Top of Information supplied
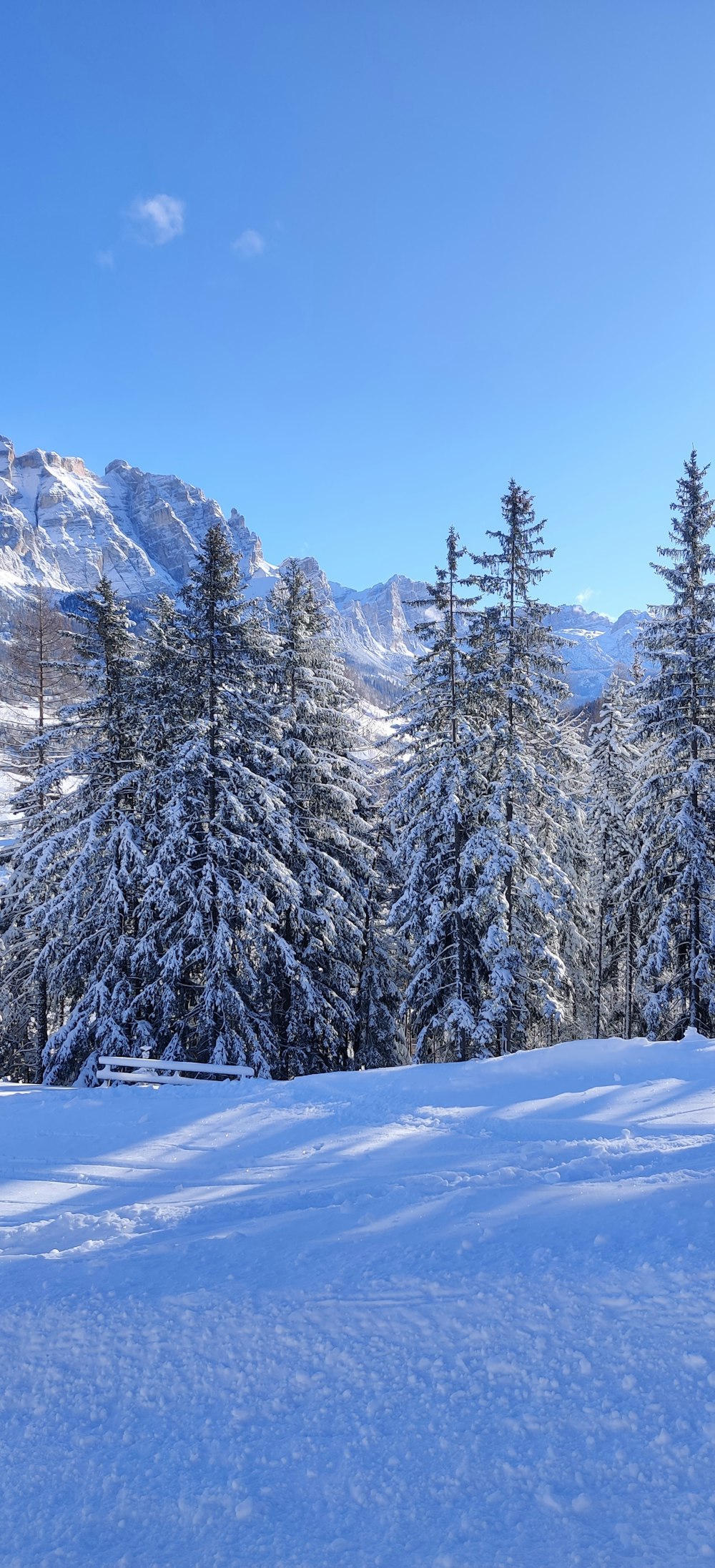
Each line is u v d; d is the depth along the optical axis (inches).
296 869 853.8
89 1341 178.7
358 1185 274.5
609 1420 139.6
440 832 786.2
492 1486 128.9
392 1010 1030.4
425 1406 148.6
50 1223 269.6
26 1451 148.8
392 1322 173.6
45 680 981.2
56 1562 123.7
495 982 724.0
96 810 797.2
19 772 949.8
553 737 821.9
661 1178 243.4
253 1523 127.1
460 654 782.5
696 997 776.9
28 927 799.1
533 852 753.0
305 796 863.7
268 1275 200.4
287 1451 141.6
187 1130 410.6
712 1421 136.0
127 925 774.5
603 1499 123.3
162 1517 130.8
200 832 768.3
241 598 783.7
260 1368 164.1
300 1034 839.7
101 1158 364.8
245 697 785.6
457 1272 191.2
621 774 1093.1
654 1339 158.1
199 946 739.4
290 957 764.6
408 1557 117.2
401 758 858.8
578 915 906.1
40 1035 920.9
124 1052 721.6
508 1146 327.9
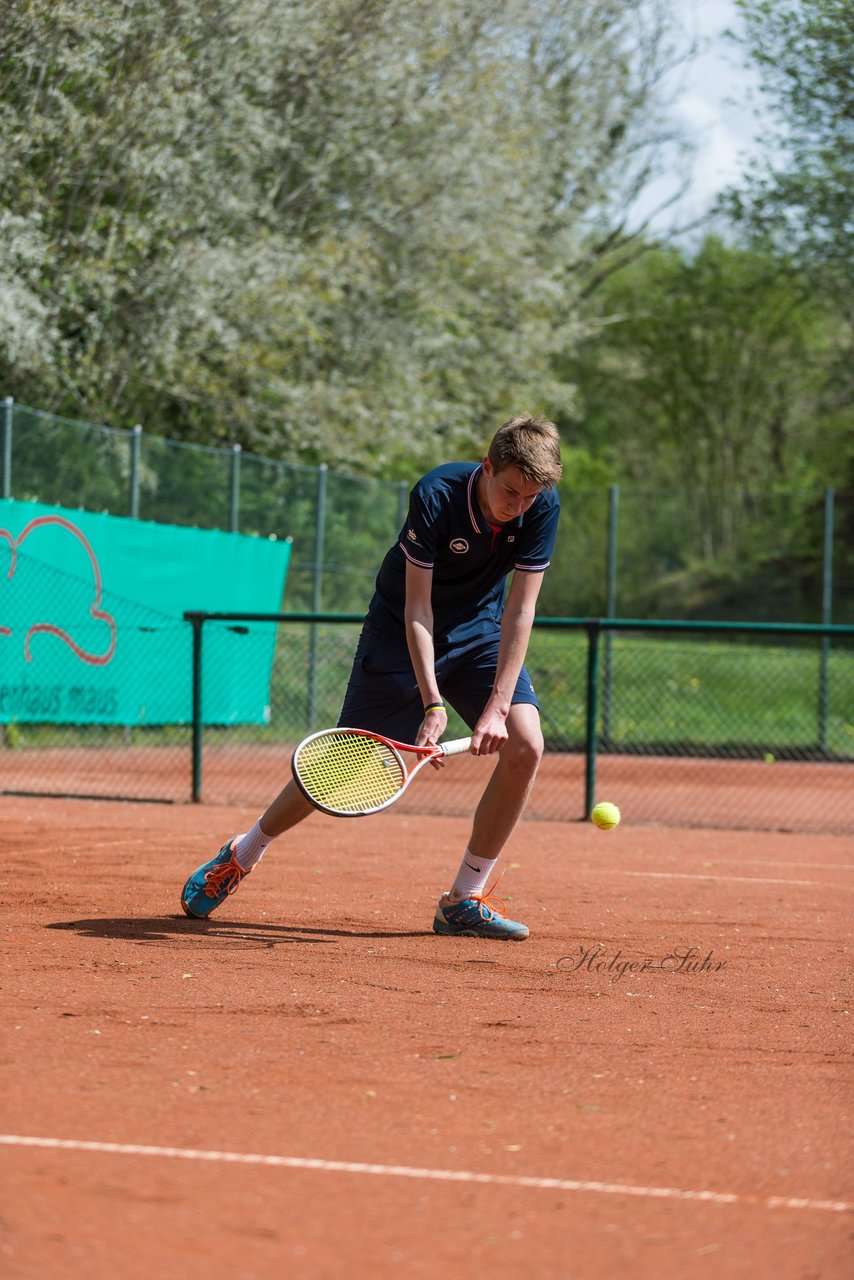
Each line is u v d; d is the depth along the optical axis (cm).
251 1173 288
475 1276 241
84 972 472
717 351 4300
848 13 2414
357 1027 412
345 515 1792
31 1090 339
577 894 691
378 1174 289
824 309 3234
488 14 2164
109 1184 279
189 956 504
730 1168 299
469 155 2144
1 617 1291
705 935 588
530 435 488
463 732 1581
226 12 1698
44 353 1584
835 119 2550
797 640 2228
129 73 1645
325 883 689
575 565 2242
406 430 2169
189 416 1919
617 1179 290
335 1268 243
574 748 1617
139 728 1488
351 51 1917
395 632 537
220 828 906
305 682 1677
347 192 2077
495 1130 320
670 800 1269
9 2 1449
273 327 1873
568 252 2917
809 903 691
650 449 4628
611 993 472
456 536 512
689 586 2253
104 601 1405
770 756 1590
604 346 4384
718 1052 398
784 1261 250
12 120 1513
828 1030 429
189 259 1719
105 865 721
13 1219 260
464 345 2422
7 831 846
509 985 477
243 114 1788
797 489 4147
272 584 1653
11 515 1300
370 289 2059
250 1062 371
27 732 1377
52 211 1631
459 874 564
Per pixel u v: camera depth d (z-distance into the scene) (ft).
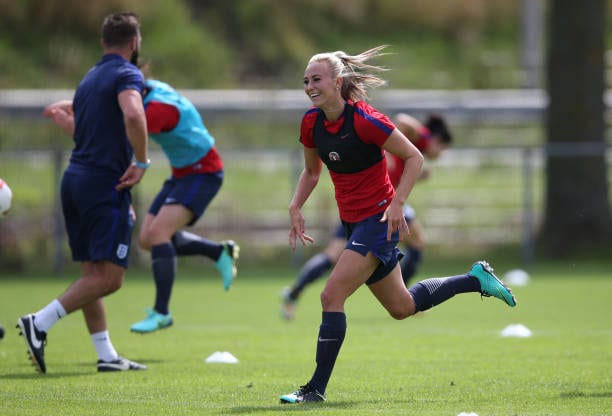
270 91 302.25
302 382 78.43
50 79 312.91
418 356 94.58
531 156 213.66
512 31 388.98
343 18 384.68
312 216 221.66
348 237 72.33
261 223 222.07
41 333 79.00
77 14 337.11
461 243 230.48
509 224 236.84
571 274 195.62
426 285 74.23
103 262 81.20
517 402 68.59
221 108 270.87
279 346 103.76
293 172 208.74
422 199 248.11
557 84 225.76
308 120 69.87
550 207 224.94
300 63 355.97
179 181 99.40
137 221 211.00
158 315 94.53
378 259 68.90
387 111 277.44
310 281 128.26
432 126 127.95
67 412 63.93
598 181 222.89
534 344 103.55
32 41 327.88
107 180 81.00
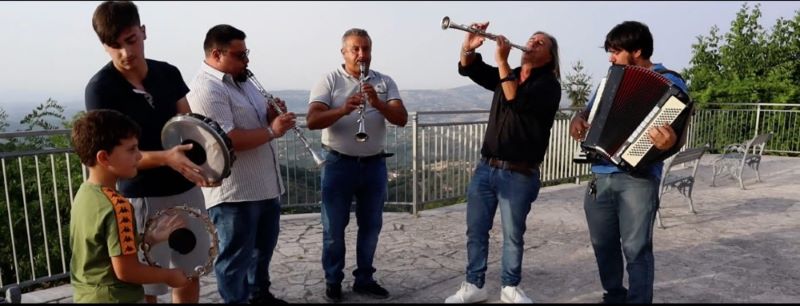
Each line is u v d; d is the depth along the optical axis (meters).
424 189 6.04
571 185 7.88
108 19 2.37
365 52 3.28
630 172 2.94
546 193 7.24
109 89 2.51
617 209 3.13
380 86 3.48
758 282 3.78
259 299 3.26
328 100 3.35
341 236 3.45
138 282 2.24
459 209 6.28
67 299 3.56
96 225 2.16
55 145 5.79
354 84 3.41
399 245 4.80
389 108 3.34
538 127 3.17
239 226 2.92
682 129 2.78
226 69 2.90
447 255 4.52
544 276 3.99
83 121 2.19
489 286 3.77
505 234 3.31
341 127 3.36
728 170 7.79
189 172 2.43
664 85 2.79
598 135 2.97
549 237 5.05
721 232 5.08
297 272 4.09
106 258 2.23
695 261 4.24
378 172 3.50
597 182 3.17
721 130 11.20
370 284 3.60
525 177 3.22
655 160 2.86
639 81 2.85
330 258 3.45
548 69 3.22
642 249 3.03
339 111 3.17
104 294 2.23
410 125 5.90
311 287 3.78
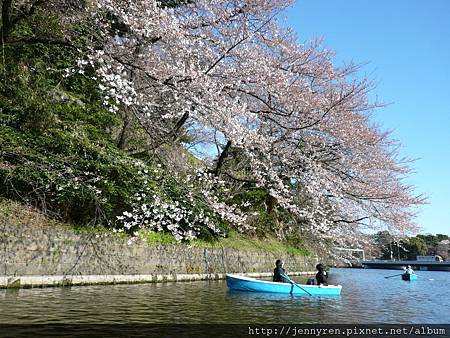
Bottom of Information supplied
## Try it
Copy out, without any pictures, the lines of the records above from the one containing "538 127 3.17" through the final line, both ends included.

## Written answer
538 127 3.17
239 226 2.92
682 129 2.78
226 69 2.90
447 255 4.52
544 276 3.99
83 121 2.19
489 286 3.77
505 234 3.31
341 127 3.36
728 170 7.79
189 172 2.43
664 85 2.79
598 135 2.97
549 237 5.05
721 232 5.08
297 272 4.09
106 258 2.23
695 261 4.24
378 172 3.50
597 182 3.17
721 130 11.20
370 284 3.60
525 177 3.22
655 160 2.86
639 81 2.85
330 258 3.45
548 69 3.22
642 249 3.03
339 111 3.17
104 294 2.23
410 125 5.90
311 287 3.78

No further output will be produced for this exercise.